Write out every entry below exactly as it appears. Pictures do not belong in the copy.

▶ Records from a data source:
══════════

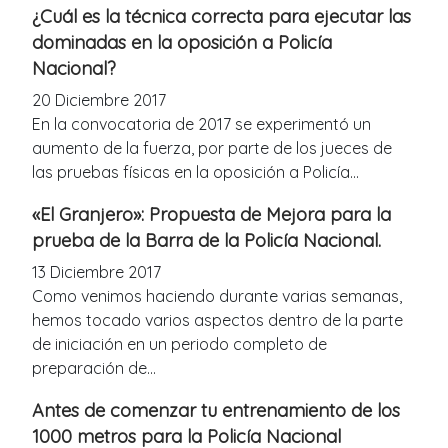
¿Cuál es la técnica correcta para ejecutar las
dominadas en la oposición a Policía
Nacional?
20 Diciembre 2017
En la convocatoria de 2017 se experimentó un
aumento de la fuerza, por parte de los jueces de
las pruebas físicas en la oposición a Policía...
«El Granjero»: Propuesta de Mejora para la
prueba de la Barra de la Policía Nacional.
13 Diciembre 2017
Como venimos haciendo durante varias semanas,
hemos tocado varios aspectos dentro de la parte
de iniciación en un periodo completo de
preparación de...
Antes de comenzar tu entrenamiento de los
1000 metros para la Policía Nacional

══════════

▶ Solution to this task:
¿Cuál es la técnica correcta para ejecutar las
dominadas en la oposición a Policía
Nacional?
20 Diciembre 2017
En la convocatoria de 2017 se experimentó un
aumento de la fuerza, por parte de los jueces de
las pruebas físicas en la oposición a Policía...
«El Granjero»: Propuesta de Mejora para la
prueba de la Barra de la Policía Nacional.
13 Diciembre 2017
Como venimos haciendo durante varias semanas,
hemos tocado varios aspectos dentro de la parte
de iniciación en un periodo completo de
preparación de...
Antes de comenzar tu entrenamiento de los
1000 metros para la Policía Nacional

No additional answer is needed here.